___ Excerto do texto

A nova Lei de Bases da Saúde

Restabelecer a dedicação exclusiva em novos moldes é condição necessária para que o Serviço Nacional de Saúde seja viável.

Foto
Nelson Garrido

À natureza universal do Serviço Nacional de Saúde (SNS), financiado por todos através dos impostos e a todos acessível, contrapõe-se a natureza particular do sector privado e social, acessíveis apenas aos que de forma direta ou indireta (subsistemas públicos ou seguros privados) pagam do seu bolso os cuidados de saúde. Com objetivos e obrigações sociais distintas, a sã coexistência entre sectores impõe que se estabeleçam regras de transparência ao nível da mobilidade dos doentes, de fluxos financeiros e da atividade profissional, no sentido de garantir um SNS universal e geral e, tendo em conta as condições económicas e sociais dos cidadãos, tendencialmente gratuito.

Caso se pretenda manter as caraterísticas de modelo de Saúde consagradas na Constituição da República, estes são aspetos que não podem deixar de ser tidos em conta na elaboração de uma nova Lei de Bases da Saúde. Se assim for, o novo texto legislativo deverá ser proactivo na defesa e robustecimento do SNS, não se quedando pelo enunciar de um conjunto de princípios anódinos, justificados por uma pretensa neutralidade do Estado relativamente à natureza e aos objetivos dos prestadores de cuidados de saúde. Colocar, como alguns desejam, no mesmo patamar os três sectores em que assenta o nosso sistema de saúde (público, privado e social) só pode ter como consequência a deterioração continuada do SNS com prejuízo dos cuidados de saúde prestados à maioria dos portugueses.

Se efetivamente se pretende manter o modelo atual de serviço público, há que assumir a centralidade do mesmo dentro do sistema nacional de saúde. Para tal, há que reconhecer a necessidade de adotar medidas visando uma progressiva e efetiva delimitação de sectores na Saúde, clarificação que terá de passar, também, pelo regime de trabalho dos profissionais. Sem um núcleo profissional dedicado, em trabalho exclusivo, o SNS não tem condições para dar resposta em quantidade e qualidade à necessidade crescente de cuidados de saúde no âmbito da promoção da saúde e da prevenção e tratamento da doença.

Este novo regime, doravante designado por dedicação plena, embora opcional, deve ser estimulado de forma a conseguir-se a desejável separação de sectores na Saúde. Entre outras medidas, requer que seja definida uma política salarial/remuneratória que o torne atrativo onde e sempre que tal se justifique. A nomeação em regime de dedicação plena para lugares de direção e chefia dos serviços de ação médica deve passar a ser preocupação central das administrações do SNS. Tratando-se de cargos temporários, da maior responsabilidade, as administrações devem ter autonomia suficiente para remunerarem estas funções de forma atrativa, acréscimo remuneratório esse que terá de ser devidamente balizado e escrutinado. Que o trabalho em dedicação plena possa ser uma exigência no perfil de admissão a concurso de recrutamento, sendo condição necessária que o diretor do serviço de ação médica em causa se encontre naquele regime de trabalho. Que o período formativo (internatos) passe a decorrer em regime de dedicação plena no organismo público, ou privado, onde o médico faz formação.

Não faz sentido manter todos os profissionais, os que desejam trabalhar em exclusivo no SNS e os que, legitimamente, pretendem acumular com a atividade privada, num mesmo regime contratual e salarial. Restabelecer a dedicação exclusiva em novos moldes é condição necessária para que o Serviço Nacional de Saúde seja viável.

Não nos iludamos quanto à proclamada excelência do nosso sistema de saúde: a manter-se a atual conflitualidade de interesses entre público e privado não teremos nem boa medicina pública nem privada no futuro.

______
___ Registos extraídos

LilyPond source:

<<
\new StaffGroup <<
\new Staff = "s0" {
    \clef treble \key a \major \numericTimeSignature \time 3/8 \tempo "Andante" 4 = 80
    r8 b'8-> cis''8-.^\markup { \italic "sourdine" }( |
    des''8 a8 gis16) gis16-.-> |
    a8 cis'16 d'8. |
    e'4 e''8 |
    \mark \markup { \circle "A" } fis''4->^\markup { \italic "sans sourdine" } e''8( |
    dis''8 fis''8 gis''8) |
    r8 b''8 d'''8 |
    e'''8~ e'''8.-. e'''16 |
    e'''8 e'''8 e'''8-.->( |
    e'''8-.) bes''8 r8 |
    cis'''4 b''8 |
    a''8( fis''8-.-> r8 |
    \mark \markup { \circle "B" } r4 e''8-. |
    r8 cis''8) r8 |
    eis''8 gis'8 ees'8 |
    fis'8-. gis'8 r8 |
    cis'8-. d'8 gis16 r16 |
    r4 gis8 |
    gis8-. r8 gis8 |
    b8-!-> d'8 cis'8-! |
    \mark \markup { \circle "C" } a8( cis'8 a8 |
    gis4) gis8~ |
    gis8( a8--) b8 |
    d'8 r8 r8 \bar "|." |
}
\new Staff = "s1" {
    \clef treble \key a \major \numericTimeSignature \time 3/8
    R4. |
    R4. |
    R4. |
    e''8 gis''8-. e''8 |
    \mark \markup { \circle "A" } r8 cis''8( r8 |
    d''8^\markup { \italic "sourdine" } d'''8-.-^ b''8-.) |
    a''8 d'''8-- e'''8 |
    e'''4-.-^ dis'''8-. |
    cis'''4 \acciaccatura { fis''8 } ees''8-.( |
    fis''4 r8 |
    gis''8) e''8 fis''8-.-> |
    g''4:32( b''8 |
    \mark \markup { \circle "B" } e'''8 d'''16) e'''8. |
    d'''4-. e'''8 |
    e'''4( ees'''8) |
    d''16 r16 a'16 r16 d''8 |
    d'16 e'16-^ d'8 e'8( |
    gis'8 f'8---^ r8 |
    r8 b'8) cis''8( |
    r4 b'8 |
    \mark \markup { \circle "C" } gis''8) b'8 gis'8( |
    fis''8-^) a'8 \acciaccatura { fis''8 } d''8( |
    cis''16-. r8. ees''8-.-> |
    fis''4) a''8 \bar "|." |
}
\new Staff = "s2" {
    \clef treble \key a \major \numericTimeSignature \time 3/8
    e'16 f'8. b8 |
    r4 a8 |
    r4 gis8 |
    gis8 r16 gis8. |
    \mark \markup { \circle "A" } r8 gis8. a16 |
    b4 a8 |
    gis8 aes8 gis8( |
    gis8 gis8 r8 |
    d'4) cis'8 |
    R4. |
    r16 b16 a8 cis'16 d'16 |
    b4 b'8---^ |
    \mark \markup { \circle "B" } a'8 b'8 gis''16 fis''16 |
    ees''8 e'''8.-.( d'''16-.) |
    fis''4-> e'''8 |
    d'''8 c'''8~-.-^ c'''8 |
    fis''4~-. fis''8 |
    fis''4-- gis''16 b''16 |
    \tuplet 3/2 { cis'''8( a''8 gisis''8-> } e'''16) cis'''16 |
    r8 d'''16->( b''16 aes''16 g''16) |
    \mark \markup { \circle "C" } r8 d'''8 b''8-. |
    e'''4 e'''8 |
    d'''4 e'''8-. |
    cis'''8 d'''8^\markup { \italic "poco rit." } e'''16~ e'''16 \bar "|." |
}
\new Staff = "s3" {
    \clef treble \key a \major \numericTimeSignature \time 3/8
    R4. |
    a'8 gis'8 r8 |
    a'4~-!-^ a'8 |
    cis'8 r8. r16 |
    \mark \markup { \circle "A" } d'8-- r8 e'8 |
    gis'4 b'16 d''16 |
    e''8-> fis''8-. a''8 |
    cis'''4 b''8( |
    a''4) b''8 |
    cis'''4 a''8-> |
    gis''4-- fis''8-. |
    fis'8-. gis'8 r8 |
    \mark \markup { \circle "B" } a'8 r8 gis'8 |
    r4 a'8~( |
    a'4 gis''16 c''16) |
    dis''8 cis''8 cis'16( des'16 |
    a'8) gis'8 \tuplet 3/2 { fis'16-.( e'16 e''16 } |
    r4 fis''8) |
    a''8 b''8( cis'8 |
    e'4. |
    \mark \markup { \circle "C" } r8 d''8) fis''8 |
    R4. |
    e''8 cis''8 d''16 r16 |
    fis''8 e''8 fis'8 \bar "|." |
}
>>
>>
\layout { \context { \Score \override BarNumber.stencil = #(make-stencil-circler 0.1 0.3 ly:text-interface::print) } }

______

> [O que fazer] Transcreva, por favor, sem alterações o trecho do texto sobre a nova Lei de Bases da Saúde, começando em "Não faz sentido" e seguindo até "privada no futuro.", inclusive.

> [A sua resposta]
Não faz sentido manter todos os profissionais, os que desejam trabalhar em exclusivo no SNS e os que, legitimamente, pretendem acumular com a atividade privada, num mesmo regime contratual e salarial. Restabelecer a dedicação exclusiva em novos moldes é condição necessária para que o Serviço Nacional de Saúde seja viável.

Não nos iludamos quanto à proclamada excelência do nosso sistema de saúde: a manter-se a atual conflitualidade de interesses entre público e privado não teremos nem boa medicina pública nem privada no futuro.